● Task goal
Print the records again word for word, starting with the line that contains "Write a lens" and going on through the line that contains "0.002731, 0.862868, -1.616215]]", and give only those lines. Leave the pictures out.

● Listed records
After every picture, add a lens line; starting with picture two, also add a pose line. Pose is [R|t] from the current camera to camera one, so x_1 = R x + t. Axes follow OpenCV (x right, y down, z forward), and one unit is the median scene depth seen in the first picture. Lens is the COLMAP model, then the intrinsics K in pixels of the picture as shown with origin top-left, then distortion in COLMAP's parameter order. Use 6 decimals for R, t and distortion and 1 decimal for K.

--

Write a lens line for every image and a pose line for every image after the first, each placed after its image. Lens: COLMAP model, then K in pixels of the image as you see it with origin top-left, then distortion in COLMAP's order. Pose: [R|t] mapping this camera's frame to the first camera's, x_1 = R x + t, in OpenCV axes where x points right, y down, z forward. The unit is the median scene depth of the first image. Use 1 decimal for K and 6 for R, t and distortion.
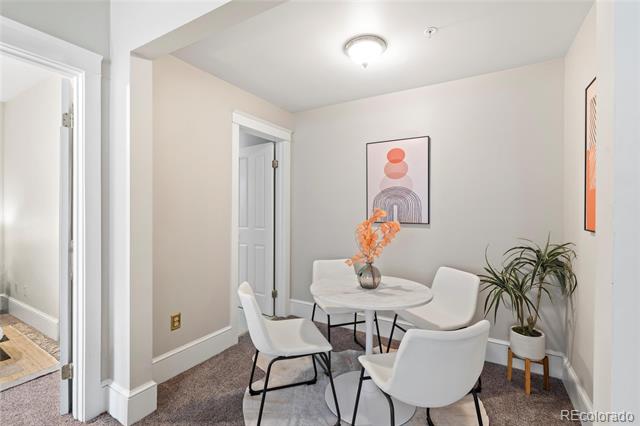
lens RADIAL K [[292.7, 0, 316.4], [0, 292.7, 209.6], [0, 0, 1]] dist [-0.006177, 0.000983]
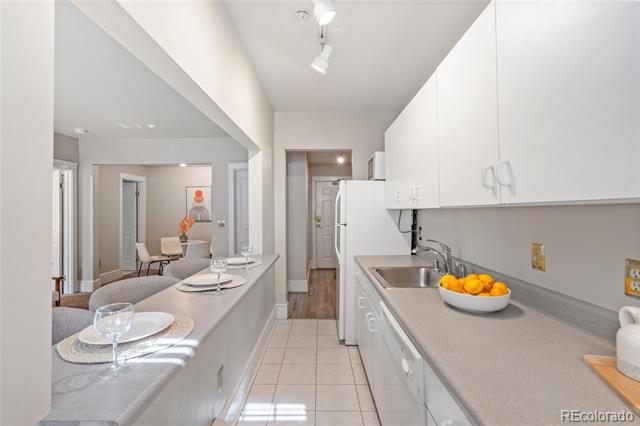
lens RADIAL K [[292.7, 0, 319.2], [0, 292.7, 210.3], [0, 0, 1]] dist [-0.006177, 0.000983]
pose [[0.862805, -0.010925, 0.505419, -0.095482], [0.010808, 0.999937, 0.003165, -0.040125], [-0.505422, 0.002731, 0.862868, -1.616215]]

● Answer area
Write a lens line for every image and a pose line for every image after the first, each placed after its image. Lens: COLMAP model, then K in pixels of the image as you see it with origin top-left, then distortion in COLMAP's order. Pose: [R|t] mapping this camera's frame to the first camera's, x_1 = R x + t, in OpenCV axes where x points right, y down, z forward. The unit is the median scene depth of the first image. Use 1 decimal for K and 6 for R, t and distortion.
lens RADIAL K [[292.7, 0, 316.4], [0, 292.7, 209.6], [0, 0, 1]] dist [-0.006177, 0.000983]
lens RADIAL K [[292.7, 0, 319.2], [0, 292.7, 210.3], [0, 0, 1]] dist [-0.006177, 0.000983]
pose [[0.862805, -0.010925, 0.505419, -0.095482], [0.010808, 0.999937, 0.003165, -0.040125], [-0.505422, 0.002731, 0.862868, -1.616215]]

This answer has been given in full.